FH-ALPHA-PRIVACY-v1
Alpha Privacy & Health Data Authorization.
This Alpha Privacy and Health Data Authorization explains the types of data Fursan Health, Inc. (the "Company") may collect during the private alpha and the limits that should be built into the signup and testing process. This is intended to supplement, not replace, a full public Privacy Policy.
1. Data categories
| Category | Examples | Alpha collection rule |
|---|---|---|
| Identity and contact | Name, email, phone, state, military status flag, provider role flag | Collected for signup, eligibility, legal records, support, and DocuSign |
| Technical / device | IP, user agent, device, OS, app version, crash logs, telemetry | Collected for security, debugging, audit, and product improvement |
| Fitness and wellness | Nutrition logs, calories, macros, micros, fasting, workouts, sleep, weight, hydration, vices, supplements | Collected only if user chooses to test relevant features |
| Wearable / integration data | Apple Health, Fitbit, Garmin, Oura, WHOOP, Withings, or similar data if connected | Permissioned only; provenance should be stored |
| Medical records / labs | Blood panels, lab PDFs, clinical records, medical history | Do not collect in alpha unless specifically enabled with separate consent and workflow controls |
| Provider notes | Session notes, voice notes, transcripts, client/athlete notes | Provider testing only; no third-party PHI / client / patient data without separate consents |
| Feedback | Bug reports, survey responses, suggestions, product-shaping notes | Used for product improvement and assigned to Company under the Alpha Agreement |
| Legal records | Clickwrap events, E-SIGN consent, DocuSign envelope ID, signed PDFs, hashes | Retained for enforceability, audit, and compliance |
2. Alpha privacy commitments
- Company will not sell alpha participants' personal health data.
- Company will not use alpha health data for targeted advertising.
- Company will collect only the information reasonably needed for alpha testing, product improvement, security, support, and legal records.
- Company will use role-based access controls and logging for internal access to alpha data.
- Company will retain legal acceptance records, audit records, security logs, and signed documents even if product data is deleted, to the extent permitted by law.
- Company will support deletion requests for alpha product data, subject to legal, security, backup, fraud, audit, and contractual retention exceptions.
- Company will not intentionally route PHI or sensitive records to AI vendors unless the workflow, vendor posture, and user consent permit it.
3. State-specific privacy rights
Tester may have privacy rights under state laws, including rights to access, delete, correct, opt out of certain sharing/sales, limit sensitive personal information uses, and revoke health-data consent. Company should provide a clear privacy request channel at privacy@fursanhealth.com and a self-service deletion/export roadmap.
- Washington residents may have rights under Washington's My Health My Data Act.
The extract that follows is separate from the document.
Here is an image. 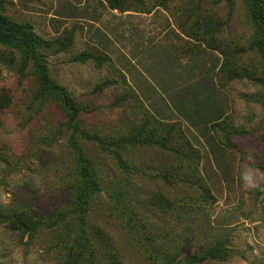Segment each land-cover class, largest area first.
<instances>
[{"label": "rangeland", "instance_id": "1", "mask_svg": "<svg viewBox=\"0 0 264 264\" xmlns=\"http://www.w3.org/2000/svg\"><path fill=\"white\" fill-rule=\"evenodd\" d=\"M119 2L3 0L0 264H62V222L109 264H184L221 237L233 254L202 264H264V191L240 176L264 173L250 0Z\"/></svg>", "mask_w": 264, "mask_h": 264}, {"label": "trees", "instance_id": "2", "mask_svg": "<svg viewBox=\"0 0 264 264\" xmlns=\"http://www.w3.org/2000/svg\"><path fill=\"white\" fill-rule=\"evenodd\" d=\"M108 7L111 10H122L126 11L125 8L120 4L119 0H105ZM251 3V9H250V16L251 18L256 22L257 26L260 28L261 32V39L262 44L264 47V17L260 14V8H261V0H250ZM3 4V0H0V11ZM186 36L192 39H195L196 41H202V36L199 33L196 32H190L185 31ZM0 39L4 41L9 42H15L17 39L15 37L10 36L9 34H6L4 32L0 31ZM33 45V44H32ZM42 86L46 87V81L42 80ZM71 117L74 119L76 117V111L73 110ZM76 129V128H74ZM138 137H141V135H138ZM135 136V138L138 139L137 142L144 141L147 143V136L141 140ZM153 139V137H148V141L150 142ZM106 144V143H103ZM108 147H112V143L107 144ZM81 177L84 180V188L89 189L92 192H96L98 190V187H96V184L88 178V172H87V166L86 163H84V166L81 167ZM21 220V218H18ZM62 222L61 230L58 233V240L63 244V247L65 249L64 258L62 261V264H109L107 260H102L101 258L97 259L96 252L94 250H90V244L88 242V238L86 234L84 233L83 236L80 238H73L72 243L70 244V240L72 238V234L74 232V229L72 228L70 223ZM230 242H228V238L221 237L219 239H215L212 242L206 244V246H203L196 252L194 255H192L184 264H202L205 261H215V262H221L222 260L226 259L228 256L233 254L232 249L229 246ZM227 245V247H226ZM92 256V259L89 260L88 257ZM174 257H167V264H181V261L174 262ZM112 264V263H111Z\"/></svg>", "mask_w": 264, "mask_h": 264}, {"label": "clouds", "instance_id": "3", "mask_svg": "<svg viewBox=\"0 0 264 264\" xmlns=\"http://www.w3.org/2000/svg\"><path fill=\"white\" fill-rule=\"evenodd\" d=\"M248 159L252 160L253 157L249 156ZM240 176L247 189L264 191V173L252 164H245L241 169ZM28 259L30 264H38L34 255L29 256Z\"/></svg>", "mask_w": 264, "mask_h": 264}]
</instances>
- California residents may have rights under California privacy and medical information laws.
- Oregon and New Jersey residents may have rights under their state privacy laws if Company meets statutory thresholds.
- Pennsylvania does not currently have the same comprehensive consumer privacy framework as California, Washington, Oregon, or New Jersey, but Company should voluntarily honor privacy requests where practical and lawful.
4. Consent to alpha processing
By signing the Alpha Agreement, Tester authorizes Company to collect, use, disclose to processors/vendors, store, analyze, transmit, secure, debug, and process Tester's alpha data as described in this Authorization, the Alpha Agreement, and the Privacy Policy/Notice presented during signup. Tester may withdraw from the alpha program by contacting Company, but withdrawal does not invalidate prior lawful processing or legal acceptance records.